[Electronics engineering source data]
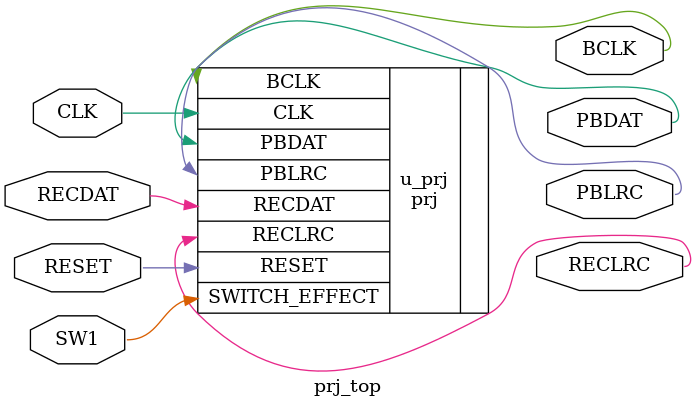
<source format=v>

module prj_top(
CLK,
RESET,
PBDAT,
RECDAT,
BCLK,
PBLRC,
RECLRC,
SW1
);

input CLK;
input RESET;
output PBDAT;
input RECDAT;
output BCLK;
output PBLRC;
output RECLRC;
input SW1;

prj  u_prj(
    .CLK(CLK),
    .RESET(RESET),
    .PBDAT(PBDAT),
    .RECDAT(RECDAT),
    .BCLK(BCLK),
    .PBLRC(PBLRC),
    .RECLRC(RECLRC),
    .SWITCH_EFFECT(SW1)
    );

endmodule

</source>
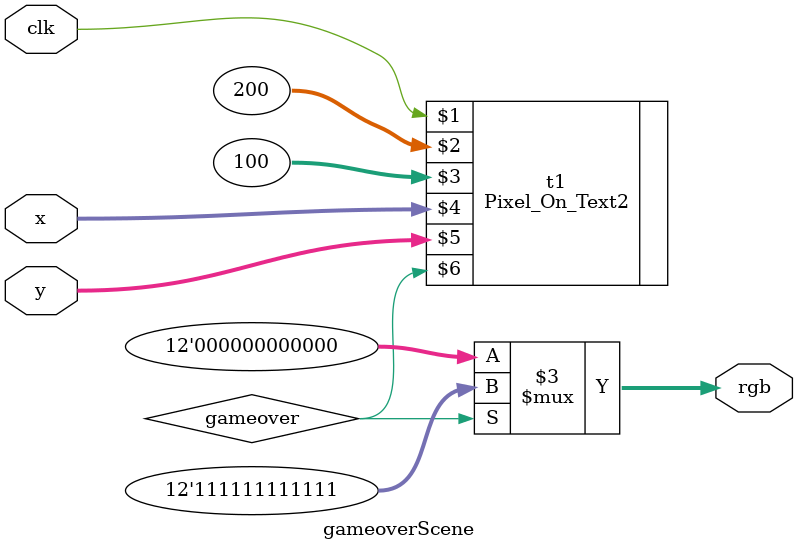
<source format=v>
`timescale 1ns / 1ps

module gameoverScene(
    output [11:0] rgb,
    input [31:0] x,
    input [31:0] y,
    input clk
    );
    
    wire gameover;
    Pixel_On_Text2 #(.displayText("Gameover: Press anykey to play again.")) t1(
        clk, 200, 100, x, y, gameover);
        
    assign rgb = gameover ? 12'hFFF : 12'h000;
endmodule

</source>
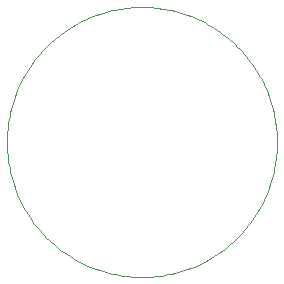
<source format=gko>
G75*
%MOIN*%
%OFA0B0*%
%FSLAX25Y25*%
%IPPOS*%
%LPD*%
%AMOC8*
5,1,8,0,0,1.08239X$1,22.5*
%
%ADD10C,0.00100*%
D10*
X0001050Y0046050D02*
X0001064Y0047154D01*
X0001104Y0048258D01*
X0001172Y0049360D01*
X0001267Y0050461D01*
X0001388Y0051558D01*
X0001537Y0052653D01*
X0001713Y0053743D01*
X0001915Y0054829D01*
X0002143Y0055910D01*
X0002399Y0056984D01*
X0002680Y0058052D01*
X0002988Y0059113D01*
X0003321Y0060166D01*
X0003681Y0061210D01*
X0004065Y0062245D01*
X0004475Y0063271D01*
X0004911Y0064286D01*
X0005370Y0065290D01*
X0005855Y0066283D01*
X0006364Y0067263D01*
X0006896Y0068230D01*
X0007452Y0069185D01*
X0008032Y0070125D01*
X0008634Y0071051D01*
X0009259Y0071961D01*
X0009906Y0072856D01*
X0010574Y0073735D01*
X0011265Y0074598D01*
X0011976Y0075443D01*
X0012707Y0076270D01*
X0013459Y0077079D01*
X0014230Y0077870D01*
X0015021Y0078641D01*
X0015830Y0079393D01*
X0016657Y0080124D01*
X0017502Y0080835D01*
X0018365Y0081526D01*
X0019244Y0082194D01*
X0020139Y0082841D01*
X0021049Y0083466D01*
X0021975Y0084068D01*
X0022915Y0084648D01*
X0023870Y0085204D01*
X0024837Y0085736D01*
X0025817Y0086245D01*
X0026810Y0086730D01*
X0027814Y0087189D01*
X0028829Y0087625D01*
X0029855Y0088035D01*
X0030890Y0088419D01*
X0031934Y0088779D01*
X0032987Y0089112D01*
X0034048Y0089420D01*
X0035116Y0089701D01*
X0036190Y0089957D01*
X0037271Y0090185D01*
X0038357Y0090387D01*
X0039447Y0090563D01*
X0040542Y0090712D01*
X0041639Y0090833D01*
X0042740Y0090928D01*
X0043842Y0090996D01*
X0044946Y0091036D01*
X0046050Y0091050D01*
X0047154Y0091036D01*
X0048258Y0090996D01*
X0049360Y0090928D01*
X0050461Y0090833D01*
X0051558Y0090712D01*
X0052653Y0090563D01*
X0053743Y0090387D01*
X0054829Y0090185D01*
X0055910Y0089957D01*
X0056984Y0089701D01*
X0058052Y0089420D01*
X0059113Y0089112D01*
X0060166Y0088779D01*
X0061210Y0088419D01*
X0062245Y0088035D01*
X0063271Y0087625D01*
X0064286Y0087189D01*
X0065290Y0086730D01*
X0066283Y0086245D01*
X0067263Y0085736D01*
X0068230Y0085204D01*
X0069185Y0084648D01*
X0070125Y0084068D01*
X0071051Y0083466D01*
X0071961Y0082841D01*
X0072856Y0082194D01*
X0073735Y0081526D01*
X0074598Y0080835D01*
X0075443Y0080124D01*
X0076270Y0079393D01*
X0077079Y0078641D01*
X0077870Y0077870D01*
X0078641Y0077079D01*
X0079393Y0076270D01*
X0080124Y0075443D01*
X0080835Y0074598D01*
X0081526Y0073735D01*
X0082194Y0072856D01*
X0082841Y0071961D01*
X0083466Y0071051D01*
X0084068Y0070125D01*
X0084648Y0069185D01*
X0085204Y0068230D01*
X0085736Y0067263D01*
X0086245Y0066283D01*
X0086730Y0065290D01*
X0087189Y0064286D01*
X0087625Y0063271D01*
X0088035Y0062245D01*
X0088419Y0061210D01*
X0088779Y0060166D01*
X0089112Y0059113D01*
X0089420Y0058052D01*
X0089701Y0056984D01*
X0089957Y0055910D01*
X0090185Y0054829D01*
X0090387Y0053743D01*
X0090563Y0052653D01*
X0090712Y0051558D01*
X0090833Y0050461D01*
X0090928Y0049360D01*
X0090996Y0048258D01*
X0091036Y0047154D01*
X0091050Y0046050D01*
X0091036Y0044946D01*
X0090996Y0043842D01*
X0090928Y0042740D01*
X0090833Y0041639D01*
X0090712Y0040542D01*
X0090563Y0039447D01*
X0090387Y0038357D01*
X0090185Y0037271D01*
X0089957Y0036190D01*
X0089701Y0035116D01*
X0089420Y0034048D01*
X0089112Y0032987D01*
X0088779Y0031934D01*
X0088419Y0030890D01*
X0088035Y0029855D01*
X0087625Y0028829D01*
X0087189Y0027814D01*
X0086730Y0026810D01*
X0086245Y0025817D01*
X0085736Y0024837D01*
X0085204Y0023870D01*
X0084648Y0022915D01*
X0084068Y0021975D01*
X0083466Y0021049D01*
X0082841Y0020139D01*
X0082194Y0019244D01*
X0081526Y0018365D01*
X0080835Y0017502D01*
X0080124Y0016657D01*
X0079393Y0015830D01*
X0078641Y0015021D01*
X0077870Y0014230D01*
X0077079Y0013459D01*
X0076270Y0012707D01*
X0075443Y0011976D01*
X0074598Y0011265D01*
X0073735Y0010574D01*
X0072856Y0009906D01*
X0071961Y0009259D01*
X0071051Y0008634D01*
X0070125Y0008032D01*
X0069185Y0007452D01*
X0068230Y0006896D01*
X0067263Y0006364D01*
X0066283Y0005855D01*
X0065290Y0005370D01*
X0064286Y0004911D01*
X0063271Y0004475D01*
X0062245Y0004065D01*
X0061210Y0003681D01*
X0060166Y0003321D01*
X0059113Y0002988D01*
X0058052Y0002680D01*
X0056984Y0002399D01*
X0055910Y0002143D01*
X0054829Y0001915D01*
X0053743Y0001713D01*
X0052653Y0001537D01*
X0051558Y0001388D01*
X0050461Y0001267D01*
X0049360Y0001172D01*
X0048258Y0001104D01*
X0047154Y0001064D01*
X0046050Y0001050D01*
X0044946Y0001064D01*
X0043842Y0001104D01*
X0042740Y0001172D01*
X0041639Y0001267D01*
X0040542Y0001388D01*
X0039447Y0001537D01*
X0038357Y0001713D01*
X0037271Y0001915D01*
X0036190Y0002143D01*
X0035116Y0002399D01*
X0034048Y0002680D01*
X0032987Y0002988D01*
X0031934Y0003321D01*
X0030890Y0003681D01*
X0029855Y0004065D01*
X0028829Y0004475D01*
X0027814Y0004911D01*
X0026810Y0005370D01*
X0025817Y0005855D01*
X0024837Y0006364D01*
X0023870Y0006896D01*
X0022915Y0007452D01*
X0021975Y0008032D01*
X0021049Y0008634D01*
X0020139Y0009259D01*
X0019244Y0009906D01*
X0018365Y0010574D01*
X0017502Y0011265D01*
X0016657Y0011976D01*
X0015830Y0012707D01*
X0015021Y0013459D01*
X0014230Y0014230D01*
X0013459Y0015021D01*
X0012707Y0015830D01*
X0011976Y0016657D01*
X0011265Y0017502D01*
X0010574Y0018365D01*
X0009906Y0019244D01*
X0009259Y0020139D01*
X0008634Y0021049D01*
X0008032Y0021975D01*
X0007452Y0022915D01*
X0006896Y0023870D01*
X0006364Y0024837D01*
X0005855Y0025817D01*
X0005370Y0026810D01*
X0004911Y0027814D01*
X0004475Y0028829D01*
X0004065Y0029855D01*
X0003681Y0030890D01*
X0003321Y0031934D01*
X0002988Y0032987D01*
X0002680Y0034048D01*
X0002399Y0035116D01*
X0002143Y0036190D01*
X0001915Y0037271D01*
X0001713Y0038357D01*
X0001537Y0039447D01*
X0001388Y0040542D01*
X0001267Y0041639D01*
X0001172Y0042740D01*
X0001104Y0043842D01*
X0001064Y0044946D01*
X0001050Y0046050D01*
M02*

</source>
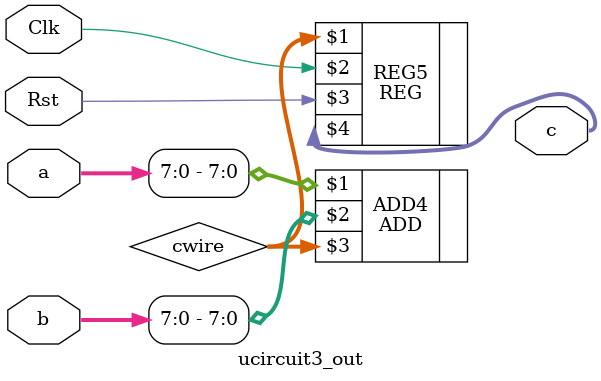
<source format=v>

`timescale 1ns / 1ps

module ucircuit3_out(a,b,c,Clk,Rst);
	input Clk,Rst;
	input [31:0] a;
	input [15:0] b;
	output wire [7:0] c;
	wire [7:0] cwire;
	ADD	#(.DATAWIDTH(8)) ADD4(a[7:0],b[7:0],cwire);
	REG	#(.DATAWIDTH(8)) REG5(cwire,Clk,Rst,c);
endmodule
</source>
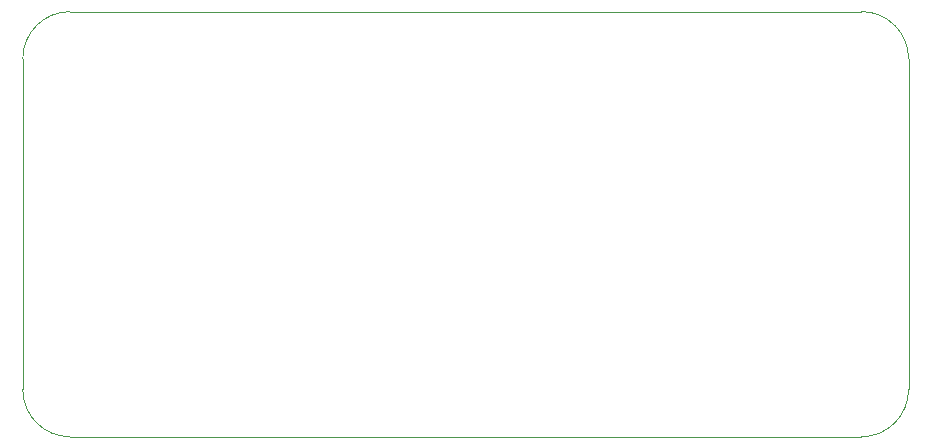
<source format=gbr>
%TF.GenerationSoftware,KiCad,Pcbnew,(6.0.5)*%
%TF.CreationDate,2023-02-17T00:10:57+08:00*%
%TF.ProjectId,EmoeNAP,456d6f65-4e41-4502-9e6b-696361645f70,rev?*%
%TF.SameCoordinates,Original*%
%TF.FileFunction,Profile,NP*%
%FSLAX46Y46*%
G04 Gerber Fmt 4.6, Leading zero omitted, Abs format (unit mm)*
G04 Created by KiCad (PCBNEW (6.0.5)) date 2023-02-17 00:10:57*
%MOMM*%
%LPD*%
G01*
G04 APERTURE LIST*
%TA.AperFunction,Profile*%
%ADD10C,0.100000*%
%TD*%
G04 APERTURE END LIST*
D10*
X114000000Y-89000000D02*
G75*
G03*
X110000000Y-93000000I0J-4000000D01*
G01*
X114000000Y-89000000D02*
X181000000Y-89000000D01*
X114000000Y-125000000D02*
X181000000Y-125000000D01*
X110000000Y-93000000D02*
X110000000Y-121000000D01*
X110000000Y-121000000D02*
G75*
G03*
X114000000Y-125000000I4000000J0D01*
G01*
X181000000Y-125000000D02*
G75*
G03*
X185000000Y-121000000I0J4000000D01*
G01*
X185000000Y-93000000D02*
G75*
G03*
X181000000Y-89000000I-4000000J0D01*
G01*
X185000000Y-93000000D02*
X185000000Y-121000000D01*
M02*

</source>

### Problem statement
Beginning at the line with "X0015021Y0013459D01*" and stopping after the line with "X0002143Y0036190D01*", please write out every line of the data above exactly and nothing else.

### Output below
X0015021Y0013459D01*
X0014230Y0014230D01*
X0013459Y0015021D01*
X0012707Y0015830D01*
X0011976Y0016657D01*
X0011265Y0017502D01*
X0010574Y0018365D01*
X0009906Y0019244D01*
X0009259Y0020139D01*
X0008634Y0021049D01*
X0008032Y0021975D01*
X0007452Y0022915D01*
X0006896Y0023870D01*
X0006364Y0024837D01*
X0005855Y0025817D01*
X0005370Y0026810D01*
X0004911Y0027814D01*
X0004475Y0028829D01*
X0004065Y0029855D01*
X0003681Y0030890D01*
X0003321Y0031934D01*
X0002988Y0032987D01*
X0002680Y0034048D01*
X0002399Y0035116D01*
X0002143Y0036190D01*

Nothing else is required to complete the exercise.